- What needs to be done -
Using the material below, return exactly the lines between the one holding "Rapid Domain Search" and the one holding "ingrandimento e provette per raccontare la", inclusive, and no others.

- Given data -
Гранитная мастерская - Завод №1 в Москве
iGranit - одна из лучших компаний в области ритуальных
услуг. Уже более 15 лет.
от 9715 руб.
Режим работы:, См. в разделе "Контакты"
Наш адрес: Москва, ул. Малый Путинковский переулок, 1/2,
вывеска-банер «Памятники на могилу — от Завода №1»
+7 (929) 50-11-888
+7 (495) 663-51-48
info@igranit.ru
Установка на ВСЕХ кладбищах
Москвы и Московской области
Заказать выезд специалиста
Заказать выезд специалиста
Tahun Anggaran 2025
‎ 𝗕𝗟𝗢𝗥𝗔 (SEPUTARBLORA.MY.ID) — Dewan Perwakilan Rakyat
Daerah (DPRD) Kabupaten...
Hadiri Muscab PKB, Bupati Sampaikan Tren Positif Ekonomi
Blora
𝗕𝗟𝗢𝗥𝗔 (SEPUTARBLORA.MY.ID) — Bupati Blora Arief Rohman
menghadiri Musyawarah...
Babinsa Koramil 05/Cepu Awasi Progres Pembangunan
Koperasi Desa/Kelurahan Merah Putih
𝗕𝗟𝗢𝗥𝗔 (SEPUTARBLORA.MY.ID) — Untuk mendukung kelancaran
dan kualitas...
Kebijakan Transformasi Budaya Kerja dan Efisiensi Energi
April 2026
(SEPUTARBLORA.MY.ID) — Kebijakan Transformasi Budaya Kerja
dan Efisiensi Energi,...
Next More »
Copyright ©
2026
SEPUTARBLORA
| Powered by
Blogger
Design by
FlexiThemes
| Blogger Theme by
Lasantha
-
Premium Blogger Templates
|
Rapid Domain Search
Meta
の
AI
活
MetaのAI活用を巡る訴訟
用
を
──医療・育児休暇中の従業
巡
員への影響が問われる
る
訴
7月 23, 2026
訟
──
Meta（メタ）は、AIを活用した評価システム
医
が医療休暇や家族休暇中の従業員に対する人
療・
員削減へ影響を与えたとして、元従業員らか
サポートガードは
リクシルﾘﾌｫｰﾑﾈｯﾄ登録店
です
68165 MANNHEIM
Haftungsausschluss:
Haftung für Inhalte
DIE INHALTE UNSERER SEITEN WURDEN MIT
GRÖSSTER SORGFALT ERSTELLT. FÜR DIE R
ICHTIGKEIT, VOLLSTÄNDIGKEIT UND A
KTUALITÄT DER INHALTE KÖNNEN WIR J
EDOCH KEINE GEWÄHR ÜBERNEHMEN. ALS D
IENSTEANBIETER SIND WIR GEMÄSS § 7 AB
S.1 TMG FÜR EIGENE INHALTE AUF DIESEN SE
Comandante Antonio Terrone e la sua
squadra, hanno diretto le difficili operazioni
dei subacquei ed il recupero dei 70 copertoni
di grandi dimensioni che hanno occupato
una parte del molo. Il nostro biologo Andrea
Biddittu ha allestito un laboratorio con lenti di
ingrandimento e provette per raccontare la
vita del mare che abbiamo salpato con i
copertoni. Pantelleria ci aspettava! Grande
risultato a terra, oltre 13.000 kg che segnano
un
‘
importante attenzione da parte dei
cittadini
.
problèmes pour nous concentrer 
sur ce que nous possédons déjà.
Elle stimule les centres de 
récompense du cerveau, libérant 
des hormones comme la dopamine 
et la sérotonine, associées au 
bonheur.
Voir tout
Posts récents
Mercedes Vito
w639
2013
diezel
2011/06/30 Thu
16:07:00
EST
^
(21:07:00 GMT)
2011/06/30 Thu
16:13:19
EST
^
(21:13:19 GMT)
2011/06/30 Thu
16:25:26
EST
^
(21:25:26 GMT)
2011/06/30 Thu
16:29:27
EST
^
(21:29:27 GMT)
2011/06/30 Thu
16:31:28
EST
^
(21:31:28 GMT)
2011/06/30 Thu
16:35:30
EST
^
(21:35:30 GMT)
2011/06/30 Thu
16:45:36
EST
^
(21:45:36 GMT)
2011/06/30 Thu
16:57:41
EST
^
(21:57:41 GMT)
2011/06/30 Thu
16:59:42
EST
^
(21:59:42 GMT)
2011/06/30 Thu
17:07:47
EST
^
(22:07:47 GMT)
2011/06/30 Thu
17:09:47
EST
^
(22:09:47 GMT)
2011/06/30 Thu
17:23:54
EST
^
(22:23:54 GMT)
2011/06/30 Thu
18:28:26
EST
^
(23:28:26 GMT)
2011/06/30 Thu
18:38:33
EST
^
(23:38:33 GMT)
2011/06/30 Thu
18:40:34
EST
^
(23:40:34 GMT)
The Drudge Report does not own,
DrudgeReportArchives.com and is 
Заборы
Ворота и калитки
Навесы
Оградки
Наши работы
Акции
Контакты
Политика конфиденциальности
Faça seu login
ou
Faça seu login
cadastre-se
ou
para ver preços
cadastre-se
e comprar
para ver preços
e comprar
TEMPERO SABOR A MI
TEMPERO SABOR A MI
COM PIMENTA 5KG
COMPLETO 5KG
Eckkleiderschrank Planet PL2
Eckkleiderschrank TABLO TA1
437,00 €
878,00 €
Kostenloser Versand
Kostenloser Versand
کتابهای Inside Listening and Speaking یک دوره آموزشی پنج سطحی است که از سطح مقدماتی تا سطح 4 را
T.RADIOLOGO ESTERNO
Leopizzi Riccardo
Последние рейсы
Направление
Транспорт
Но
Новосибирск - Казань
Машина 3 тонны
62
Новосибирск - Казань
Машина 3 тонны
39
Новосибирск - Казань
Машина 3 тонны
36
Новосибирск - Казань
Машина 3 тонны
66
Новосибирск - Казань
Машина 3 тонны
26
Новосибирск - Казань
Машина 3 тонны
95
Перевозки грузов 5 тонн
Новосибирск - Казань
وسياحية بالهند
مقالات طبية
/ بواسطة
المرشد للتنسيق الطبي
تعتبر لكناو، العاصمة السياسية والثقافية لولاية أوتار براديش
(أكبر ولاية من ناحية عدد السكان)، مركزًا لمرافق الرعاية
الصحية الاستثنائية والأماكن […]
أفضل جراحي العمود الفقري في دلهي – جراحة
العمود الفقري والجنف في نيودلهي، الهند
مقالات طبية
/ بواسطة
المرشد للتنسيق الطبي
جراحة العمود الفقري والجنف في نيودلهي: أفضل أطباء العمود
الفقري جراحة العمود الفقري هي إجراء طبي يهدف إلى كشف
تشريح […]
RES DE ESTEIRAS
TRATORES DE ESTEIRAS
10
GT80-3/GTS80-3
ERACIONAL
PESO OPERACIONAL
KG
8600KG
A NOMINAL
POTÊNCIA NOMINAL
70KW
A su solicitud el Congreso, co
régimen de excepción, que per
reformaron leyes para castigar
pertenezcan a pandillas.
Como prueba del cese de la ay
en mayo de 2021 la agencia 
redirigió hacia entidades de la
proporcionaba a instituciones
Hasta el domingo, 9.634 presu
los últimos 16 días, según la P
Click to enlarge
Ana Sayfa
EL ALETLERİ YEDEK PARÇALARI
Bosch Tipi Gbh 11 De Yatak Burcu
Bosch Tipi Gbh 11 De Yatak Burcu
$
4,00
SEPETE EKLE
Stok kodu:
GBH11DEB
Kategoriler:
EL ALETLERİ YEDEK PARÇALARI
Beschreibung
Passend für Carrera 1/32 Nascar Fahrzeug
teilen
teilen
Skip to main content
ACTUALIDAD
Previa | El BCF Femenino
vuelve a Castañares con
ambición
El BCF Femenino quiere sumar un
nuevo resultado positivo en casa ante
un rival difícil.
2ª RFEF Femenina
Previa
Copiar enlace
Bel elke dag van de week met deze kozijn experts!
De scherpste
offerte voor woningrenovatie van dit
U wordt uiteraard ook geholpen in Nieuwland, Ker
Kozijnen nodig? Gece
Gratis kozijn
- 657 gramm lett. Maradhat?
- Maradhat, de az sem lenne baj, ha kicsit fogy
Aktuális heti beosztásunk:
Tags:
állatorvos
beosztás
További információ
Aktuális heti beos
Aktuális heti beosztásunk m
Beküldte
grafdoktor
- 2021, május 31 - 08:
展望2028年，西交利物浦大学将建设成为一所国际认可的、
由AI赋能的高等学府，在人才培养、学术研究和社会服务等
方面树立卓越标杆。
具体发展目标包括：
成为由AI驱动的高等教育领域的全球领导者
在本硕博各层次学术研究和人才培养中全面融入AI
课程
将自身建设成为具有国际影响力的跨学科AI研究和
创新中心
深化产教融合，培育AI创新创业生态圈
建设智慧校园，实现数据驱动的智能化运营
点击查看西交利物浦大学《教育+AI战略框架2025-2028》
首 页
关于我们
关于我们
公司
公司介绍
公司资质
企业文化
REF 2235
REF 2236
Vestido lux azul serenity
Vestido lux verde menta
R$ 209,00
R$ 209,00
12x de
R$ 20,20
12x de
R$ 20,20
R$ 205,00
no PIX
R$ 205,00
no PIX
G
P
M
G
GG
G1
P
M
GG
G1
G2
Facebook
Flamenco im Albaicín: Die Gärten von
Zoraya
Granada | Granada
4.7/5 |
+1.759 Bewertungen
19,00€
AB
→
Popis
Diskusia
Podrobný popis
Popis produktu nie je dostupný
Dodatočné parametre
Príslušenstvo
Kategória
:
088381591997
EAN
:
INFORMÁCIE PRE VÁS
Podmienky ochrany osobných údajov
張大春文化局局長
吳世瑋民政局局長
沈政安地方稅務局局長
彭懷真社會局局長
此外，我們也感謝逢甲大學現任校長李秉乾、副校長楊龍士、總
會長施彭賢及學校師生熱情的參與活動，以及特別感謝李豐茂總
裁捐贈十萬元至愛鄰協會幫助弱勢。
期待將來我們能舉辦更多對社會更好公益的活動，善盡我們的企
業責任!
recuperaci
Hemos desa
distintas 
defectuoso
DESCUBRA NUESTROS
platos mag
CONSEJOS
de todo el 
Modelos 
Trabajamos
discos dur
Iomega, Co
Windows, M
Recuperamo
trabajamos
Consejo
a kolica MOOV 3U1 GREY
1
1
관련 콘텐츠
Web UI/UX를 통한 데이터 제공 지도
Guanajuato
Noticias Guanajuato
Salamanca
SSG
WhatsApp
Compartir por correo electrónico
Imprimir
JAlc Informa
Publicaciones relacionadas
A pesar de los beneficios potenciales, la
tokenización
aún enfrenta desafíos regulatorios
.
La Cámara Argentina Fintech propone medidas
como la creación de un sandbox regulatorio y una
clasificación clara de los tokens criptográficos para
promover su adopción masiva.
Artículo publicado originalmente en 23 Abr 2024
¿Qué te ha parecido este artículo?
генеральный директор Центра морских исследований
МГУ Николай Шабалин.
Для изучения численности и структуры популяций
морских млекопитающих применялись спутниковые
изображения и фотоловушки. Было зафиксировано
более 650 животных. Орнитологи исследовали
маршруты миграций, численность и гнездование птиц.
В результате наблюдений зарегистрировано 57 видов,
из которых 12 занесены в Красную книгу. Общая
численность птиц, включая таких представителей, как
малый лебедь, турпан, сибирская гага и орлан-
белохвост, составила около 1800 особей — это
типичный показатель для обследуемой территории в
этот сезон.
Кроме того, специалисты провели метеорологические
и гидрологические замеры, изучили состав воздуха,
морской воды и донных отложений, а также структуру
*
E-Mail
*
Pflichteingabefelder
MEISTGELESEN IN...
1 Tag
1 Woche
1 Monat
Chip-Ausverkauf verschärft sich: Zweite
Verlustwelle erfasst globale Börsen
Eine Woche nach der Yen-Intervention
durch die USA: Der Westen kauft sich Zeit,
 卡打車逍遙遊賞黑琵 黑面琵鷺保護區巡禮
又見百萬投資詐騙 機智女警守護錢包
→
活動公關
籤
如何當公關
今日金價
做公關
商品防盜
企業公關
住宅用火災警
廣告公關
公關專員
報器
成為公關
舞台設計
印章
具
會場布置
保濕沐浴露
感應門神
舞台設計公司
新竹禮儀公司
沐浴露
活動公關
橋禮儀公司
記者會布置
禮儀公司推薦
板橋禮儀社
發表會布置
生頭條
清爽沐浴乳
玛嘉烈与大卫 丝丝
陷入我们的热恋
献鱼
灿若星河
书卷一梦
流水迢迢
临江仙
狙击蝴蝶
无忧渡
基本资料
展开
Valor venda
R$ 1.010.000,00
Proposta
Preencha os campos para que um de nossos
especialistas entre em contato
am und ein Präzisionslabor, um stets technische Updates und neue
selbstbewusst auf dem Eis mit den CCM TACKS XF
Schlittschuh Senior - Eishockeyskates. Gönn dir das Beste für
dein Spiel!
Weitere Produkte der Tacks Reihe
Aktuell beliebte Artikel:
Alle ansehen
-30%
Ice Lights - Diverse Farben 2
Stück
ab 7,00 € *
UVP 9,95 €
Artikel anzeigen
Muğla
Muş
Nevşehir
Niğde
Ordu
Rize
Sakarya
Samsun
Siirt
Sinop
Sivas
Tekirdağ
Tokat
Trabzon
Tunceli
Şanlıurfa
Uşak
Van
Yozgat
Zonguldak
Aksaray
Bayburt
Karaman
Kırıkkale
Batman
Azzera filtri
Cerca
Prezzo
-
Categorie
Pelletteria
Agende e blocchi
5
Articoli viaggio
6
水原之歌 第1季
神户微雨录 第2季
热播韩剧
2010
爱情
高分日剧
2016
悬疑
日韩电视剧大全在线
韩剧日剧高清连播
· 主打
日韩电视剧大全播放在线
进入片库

- Answer box -
Rapid Domain Search
Meta
の
AI
活
MetaのAI活用を巡る訴訟
用
を
──医療・育児休暇中の従業
巡
員への影響が問われる
る
訴
7月 23, 2026
訟
──
Meta（メタ）は、AIを活用した評価システム
医
が医療休暇や家族休暇中の従業員に対する人
療・
員削減へ影響を与えたとして、元従業員らか
サポートガードは
リクシルﾘﾌｫｰﾑﾈｯﾄ登録店
です
68165 MANNHEIM
Haftungsausschluss:
Haftung für Inhalte
DIE INHALTE UNSERER SEITEN WURDEN MIT
GRÖSSTER SORGFALT ERSTELLT. FÜR DIE R
ICHTIGKEIT, VOLLSTÄNDIGKEIT UND A
KTUALITÄT DER INHALTE KÖNNEN WIR J
EDOCH KEINE GEWÄHR ÜBERNEHMEN. ALS D
IENSTEANBIETER SIND WIR GEMÄSS § 7 AB
S.1 TMG FÜR EIGENE INHALTE AUF DIESEN SE
Comandante Antonio Terrone e la sua
squadra, hanno diretto le difficili operazioni
dei subacquei ed il recupero dei 70 copertoni
di grandi dimensioni che hanno occupato
una parte del molo. Il nostro biologo Andrea
Biddittu ha allestito un laboratorio con lenti di
ingrandimento e provette per raccontare la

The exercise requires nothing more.